In addition to the SV150, this newspaper has created a new list this year, the Bay Area 25, a list of the 25 largest non-technology companies in the Bay Area ranked by revenue. San Ramon-based Chevron tops the list -- and is the biggest company on either list -- followed by San Francisco-based McKesson and Wells Fargo, Pleasanton-based Safeway and San Francisco-based PG&E.

The list also includes San Francisco-based Gap, URS and Visa, Pleasanton-based Ross Stores and South San Francisco-based Core-Mark.

Further down the list are companies with such iconic monikers as Oakland-based Clorox and San Francisco-based Charles Schwab, Williams-Sonoma and First Republic Bank.

Some companies in the top 25 whose names might not be immediately recognizable nonetheless have products and services that are well known.

Franklin Resources offers the Franklin Templeton family of mutual funds. Robert Half is a big temporary services firm. Central Garden & Pet sells Amdro fire ant bait, Four Paws animal products, Kaytee bird seed, Nylabone dog chews and Pennington grass seed. Cooper Cos. sells the CooperVision line of contact lenses.

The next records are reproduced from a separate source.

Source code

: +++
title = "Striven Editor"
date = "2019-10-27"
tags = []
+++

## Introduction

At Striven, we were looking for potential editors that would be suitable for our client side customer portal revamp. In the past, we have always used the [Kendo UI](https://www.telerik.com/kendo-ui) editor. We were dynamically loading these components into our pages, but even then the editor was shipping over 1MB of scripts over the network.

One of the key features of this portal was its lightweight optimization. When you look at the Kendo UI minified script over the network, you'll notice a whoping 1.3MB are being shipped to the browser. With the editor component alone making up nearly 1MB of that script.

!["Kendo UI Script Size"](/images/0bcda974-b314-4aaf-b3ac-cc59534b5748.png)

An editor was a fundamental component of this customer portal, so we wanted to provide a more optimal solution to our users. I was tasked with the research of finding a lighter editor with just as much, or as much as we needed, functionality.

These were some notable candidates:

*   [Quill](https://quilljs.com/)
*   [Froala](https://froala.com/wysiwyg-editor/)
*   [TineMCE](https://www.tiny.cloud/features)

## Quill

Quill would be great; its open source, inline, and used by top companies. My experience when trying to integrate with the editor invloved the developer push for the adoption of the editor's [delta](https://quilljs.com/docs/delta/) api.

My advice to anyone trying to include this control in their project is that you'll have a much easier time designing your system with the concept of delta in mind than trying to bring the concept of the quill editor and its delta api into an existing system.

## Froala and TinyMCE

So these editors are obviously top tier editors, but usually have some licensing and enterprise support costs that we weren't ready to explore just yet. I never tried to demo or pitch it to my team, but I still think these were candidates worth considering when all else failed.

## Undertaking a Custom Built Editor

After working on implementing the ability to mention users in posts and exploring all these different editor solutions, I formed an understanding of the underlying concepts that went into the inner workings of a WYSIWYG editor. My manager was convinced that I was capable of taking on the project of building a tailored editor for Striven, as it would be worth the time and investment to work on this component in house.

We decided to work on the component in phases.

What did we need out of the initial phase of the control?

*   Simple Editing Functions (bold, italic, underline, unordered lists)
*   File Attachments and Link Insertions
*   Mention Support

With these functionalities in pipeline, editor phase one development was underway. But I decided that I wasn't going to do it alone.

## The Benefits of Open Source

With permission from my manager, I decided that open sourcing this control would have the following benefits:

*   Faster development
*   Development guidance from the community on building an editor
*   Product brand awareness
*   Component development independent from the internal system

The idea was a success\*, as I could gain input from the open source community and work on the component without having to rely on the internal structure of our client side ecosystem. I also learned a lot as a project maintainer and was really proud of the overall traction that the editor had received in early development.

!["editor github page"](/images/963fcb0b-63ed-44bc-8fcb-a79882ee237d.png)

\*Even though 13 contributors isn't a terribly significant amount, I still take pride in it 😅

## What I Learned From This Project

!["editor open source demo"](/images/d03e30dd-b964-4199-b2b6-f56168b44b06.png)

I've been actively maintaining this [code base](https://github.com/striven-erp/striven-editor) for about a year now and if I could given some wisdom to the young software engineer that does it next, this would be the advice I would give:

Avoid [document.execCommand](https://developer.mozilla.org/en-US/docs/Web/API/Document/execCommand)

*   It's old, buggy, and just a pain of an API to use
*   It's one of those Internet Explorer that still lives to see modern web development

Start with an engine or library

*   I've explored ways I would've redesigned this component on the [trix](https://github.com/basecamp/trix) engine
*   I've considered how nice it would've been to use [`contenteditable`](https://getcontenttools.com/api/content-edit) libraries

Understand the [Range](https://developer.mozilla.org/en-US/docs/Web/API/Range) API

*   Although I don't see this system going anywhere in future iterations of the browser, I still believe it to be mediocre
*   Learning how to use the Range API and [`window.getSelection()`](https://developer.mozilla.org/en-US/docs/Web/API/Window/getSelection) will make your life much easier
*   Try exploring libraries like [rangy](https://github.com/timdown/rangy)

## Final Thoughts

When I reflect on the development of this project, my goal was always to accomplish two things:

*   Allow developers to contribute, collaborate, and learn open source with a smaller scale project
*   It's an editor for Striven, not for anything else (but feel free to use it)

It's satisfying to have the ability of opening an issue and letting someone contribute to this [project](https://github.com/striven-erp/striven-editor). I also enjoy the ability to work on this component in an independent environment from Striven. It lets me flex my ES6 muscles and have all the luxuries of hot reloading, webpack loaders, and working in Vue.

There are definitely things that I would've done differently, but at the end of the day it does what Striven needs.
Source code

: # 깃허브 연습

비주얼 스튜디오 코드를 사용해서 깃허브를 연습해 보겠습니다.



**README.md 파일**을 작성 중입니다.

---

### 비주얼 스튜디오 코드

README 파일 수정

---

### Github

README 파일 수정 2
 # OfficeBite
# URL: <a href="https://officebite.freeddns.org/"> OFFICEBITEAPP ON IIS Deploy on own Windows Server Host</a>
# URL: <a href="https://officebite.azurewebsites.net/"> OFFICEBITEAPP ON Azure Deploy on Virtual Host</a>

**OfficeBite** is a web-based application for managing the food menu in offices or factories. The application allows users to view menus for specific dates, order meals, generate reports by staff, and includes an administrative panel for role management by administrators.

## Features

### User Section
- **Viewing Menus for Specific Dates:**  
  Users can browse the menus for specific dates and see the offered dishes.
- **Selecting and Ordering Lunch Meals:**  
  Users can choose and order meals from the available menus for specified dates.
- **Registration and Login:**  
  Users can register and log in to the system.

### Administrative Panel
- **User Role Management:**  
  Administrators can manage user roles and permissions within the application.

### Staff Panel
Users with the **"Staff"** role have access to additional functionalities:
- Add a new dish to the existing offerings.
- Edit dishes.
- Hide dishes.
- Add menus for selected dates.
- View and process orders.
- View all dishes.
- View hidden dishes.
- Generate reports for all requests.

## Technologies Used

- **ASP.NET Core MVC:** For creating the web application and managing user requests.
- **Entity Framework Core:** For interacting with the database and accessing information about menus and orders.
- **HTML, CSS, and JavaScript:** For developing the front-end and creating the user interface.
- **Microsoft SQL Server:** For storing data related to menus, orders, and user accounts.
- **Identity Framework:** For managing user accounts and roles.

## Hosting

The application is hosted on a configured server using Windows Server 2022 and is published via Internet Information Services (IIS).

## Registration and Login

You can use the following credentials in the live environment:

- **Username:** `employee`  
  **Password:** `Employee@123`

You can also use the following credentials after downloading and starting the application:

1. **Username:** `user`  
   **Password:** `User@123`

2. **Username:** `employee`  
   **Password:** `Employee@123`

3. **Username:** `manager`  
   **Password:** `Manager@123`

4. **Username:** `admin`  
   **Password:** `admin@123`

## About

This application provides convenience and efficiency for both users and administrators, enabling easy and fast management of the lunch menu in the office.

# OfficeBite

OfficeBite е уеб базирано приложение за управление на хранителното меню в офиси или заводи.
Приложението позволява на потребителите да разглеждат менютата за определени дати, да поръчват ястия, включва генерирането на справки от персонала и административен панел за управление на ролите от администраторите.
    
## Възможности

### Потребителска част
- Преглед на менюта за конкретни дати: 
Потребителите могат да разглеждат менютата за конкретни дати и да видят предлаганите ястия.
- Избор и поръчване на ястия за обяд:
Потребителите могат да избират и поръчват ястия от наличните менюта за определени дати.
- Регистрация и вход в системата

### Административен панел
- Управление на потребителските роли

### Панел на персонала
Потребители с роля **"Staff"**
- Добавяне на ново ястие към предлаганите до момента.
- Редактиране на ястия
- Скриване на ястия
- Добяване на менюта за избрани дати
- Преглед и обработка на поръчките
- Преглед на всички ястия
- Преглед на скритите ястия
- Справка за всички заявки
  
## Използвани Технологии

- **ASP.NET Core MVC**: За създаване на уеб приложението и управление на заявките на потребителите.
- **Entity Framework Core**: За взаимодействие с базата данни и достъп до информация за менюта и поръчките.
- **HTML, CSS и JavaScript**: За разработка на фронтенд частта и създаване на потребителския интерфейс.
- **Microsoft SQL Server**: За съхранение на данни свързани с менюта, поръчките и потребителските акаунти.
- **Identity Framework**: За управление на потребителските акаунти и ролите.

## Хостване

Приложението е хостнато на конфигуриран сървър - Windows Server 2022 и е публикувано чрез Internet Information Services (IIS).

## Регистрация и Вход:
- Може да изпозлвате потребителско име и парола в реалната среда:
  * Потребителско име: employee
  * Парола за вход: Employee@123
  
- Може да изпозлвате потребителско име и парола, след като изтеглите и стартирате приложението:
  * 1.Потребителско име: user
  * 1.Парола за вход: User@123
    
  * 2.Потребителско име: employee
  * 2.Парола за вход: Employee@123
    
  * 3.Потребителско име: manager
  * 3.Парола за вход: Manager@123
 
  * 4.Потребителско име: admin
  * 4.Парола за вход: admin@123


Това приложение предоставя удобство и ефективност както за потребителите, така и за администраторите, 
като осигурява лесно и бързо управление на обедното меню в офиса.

"These non-tech companies are very key to the Bay Area and Northern California," said Michael Yoshikami, chief executive and founder of Walnut Creek-based Destination Wealth Management. "They provide a real foundation for the Bay Area."

Compared to the Silicon Valley 150, the Bay Area 25 non-technology companies have posted, as a group, sharply differing trends in sales and profits, according to this newspaper's analysis of the largest public companies in the Bay Area.

Sales for the largest non-technology companies in the region are rising much more slowly than those of tech companies. But profits for non-tech firms are rising much swiftly.

During 2011, sales for non-tech companies rose 12 percent compared with 2010, while sales for the SV150 rose 17 percent over the same 12-month stretch.

Aggregate sales for the top 25 non-tech companies totaled $593.98 billion, or an average per-company revenue of $11.88 billion. Combined sales for the SV150 totaled $618.54 billion, an average per-company revenue of $4.12 billion.

Aggregate profits for non-tech companies jumped 31 percent, well ahead of the 22 percent growth in profits for the SV150.

Combined profits for the Bay Area 25 totaled $54.36 billion, or an average of $1.09 billion per company. The SV150 produced an average profit of $674 million.

But those numbers are somewhat distorted by the fact that the non-tech group is so dominated by Chevron.

The energy behemoth generated $236.29 billion in revenue, or just a shade under 40 percent of the combined sales for the entire non-tech sector. And Chevron's profit of $26.9 billion represented 49 percent of the aggregate profits for the non-tech sector.

Even Cupertino-based Apple (AAPL) doesn't overshadow the SV150 to the extent that Chevron does its peer group. Apple's revenue accounted for 20.7 percent of the SV150 sales total, while its profit amounted to 32.6 percent of the total for the group.

Non-tech companies provide the Bay Area with crucial diversity and help cushion the region against the boom-bust cycles of the tech sector.

"Tech is more exciting, but if we only had technology companies, we would only have complete euphoria or utter depression," Yoshikami said.